> _What to do_:
• a. In the reading comprehension activities excerpt, what does the free download from the Classroom Game Nook include?
• b. Copy the passage of the reading comprehension activities excerpt starting at "Learn more: Florida" and ending at "a retelling glove.".
• c. Pick up the reading comprehension activities excerpt where it stops, and write what comes next.

> _Text excerpt_:

-.-.-

Encourage your students to think more deeply about the characters in a story. In the head of each figure, ask students to write a character’s name. Then have them write specific attributes about the character in the torso section. In the circle between the characters, have them write shared characteristics between the two figures.
Learn more: Florida Center for Reading Research
5. Construct a comprehension cootie catcher.
Once the bane of classroom teachers, cootie catchers have become a novel way to practice skills that kids can get excited about. This free download from the Classroom Game Nook includes three versions with questions about characters, setting, plot, and more.
Learn more: The Classroom Game Nook
6. Put on a retelling glove.
Retelling is a vital skill for young readers to work on to help them understand what they are reading. These gloves are a snappy accessory with labels that you can easily change. For fiction retellings, you can include setting, characters, problem, events, and solution. For nonfiction retellings, you can include main idea and supporting details. At the bottom of the glove, you can focus on making connections.
Learn more: One Giggle at a Time
7. Create a Wanted poster.
This free lesson from Education.com is a fun writing and drawing activity that has students take what they know about the bad person in the story and turn the details into a colorful Wanted poster.

-.-.-

> _Material_:
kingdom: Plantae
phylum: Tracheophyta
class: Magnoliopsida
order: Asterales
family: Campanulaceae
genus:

-.-.-

> _Written answers_:
• a. Three versions with questions about characters, setting, plot, and more.

• b.
Learn more: Florida Center for Reading Research
5. Construct a comprehension cootie catcher.
Once the bane of classroom teachers, cootie catchers have become a novel way to practice skills that kids can get excited about. This free download from the Classroom Game Nook includes three versions with questions about characters, setting, plot, and more.
Learn more: The Classroom Game Nook
6. Put on a retelling glove.

• c.
Learn more: Education.com
8. Roll and chat your way to understanding.
If you’re looking for fun second grade reading comprehension activities that work well for stations or small-group work, try Roll & Chat. Players take turns rolling dice and answering questions about their reading.
Learn more: Playful in Primary
9. Toss a story ball around.
Kids will love this version of toss using a beach ball customized with questions that can be used for any reading passage. It’s a great activity for review or when you want to keep the learning going, but your kids need to get up and move.
Learn more: Coffee Cups and Crayons
10. Follow a yellow brick road.
This fun lesson is another way to work on retelling skills. Print out these free story-element cards. Then, lay them out to create a road. As students hop from one yellow “brick” to the next, they retell the story.
Learn more: Cara Carroll
11. Make a shutter book.
This lovely foldable book is a great way for students to show their understanding of story elements in a colorful way. This is a great guided reading project to go along with a read-aloud.
Learn more: Upper Elementary Snapshots
12. Make book talks a regular part of your literacy block.
Book talks are a great way for students to demonstrate their reading comprehension. But sometimes when students get up in front of others, they’re not quite sure what to talk about. Download these adorable topic cards to guide students as they tell their classmates about what they are reading.
Learn more: Teacher’s Takeout
13. Celebrate the joy of reading with Flashlight Fridays.
I can’t think of a better way to end the week than implementing Flashlight Fridays into your ELA block. The students absolutely love reading in the dark and out of their desks. Add to the fun by allowing them to bring in cozy blankets and their favorite squishy!
Learn more: Flashlight Fridays
14. Implement Kagan Cooperative Learning Strategies.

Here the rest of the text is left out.